During the last 20 years of his life he turned his attention to prehistory, and took an active part in the explorations made by the Société , on most of which he contributed valuable papers to the Bulletins. Sir Arthur Keith wrote of him :

"Mr Sinel has read the history of his beloved island as it is written by the sun, the wind, the sea and the frost, and of its ancient inhabitants as it is told by their relics; and he has obviously read aright".

He frequently visited Carnac, Brittany, and helped to arrange the prehistoric museum there.
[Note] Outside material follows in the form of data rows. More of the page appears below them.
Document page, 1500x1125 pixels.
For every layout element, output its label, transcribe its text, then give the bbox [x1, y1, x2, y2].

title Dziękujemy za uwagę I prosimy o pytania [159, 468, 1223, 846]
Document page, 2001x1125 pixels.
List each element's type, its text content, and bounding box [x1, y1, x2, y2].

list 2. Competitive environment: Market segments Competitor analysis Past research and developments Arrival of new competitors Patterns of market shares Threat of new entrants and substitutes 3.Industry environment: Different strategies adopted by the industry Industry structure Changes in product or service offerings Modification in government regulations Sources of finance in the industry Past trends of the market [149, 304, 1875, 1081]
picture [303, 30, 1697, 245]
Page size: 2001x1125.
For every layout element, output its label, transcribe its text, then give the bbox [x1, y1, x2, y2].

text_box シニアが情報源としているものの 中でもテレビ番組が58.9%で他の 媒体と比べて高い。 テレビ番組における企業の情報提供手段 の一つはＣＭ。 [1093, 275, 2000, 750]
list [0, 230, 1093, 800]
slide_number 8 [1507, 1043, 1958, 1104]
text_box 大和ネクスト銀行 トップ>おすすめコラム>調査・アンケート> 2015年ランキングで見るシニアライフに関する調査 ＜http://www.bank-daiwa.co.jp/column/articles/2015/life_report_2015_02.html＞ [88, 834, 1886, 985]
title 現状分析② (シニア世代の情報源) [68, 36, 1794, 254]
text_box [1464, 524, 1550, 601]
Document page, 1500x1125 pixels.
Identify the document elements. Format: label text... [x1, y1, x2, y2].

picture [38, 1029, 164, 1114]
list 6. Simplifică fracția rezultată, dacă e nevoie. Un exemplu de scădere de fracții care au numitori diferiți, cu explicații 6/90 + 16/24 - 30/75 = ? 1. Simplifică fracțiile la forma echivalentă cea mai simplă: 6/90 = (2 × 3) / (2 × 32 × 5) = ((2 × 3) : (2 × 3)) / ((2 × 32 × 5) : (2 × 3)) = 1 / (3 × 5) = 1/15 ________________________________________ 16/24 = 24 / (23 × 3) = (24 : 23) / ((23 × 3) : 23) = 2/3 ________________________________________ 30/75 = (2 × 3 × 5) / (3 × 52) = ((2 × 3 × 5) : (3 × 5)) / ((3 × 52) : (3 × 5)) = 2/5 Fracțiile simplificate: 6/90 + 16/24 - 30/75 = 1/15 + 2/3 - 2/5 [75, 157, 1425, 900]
In his later years his inquiring mind was attracted by psychical research, and he spent much time experimenting in telepathy and kindred subjects. Among his publications are: The Complete Guide to Jersey, 1896; Fishes of the Channel Islands, 1906; An Outline of the Natural History of our Shores, 1906; Crustacea of the Channel Islands, 19066; Notes on the Lizards of the Channel Islands, 1907; The Reptilia, Batrachia, and Mammalia of the Channel Islands, their Origin and Modification by Isolation, 1908; The Relative Ages of the Channel Islands, 1908 ; The Geology of Jersey, 1912 ; Prehistoric Times and Men of the Channel Islands, 1914; The Children's World of Wonders (3 vols), 1924 ; The Sixth Sense, a Physical Explanation of Clairvoyance, Hypnotism, Dreams, and other Phenomena usually considered Occult, 1927.

In 1868 he married Elizabeth Du Feu, and had a son, Joseph William, and a daughter, Charlotte Elizabeth, who married James Hornell. Joseph Sinel died in St Helier on 2 April 1929.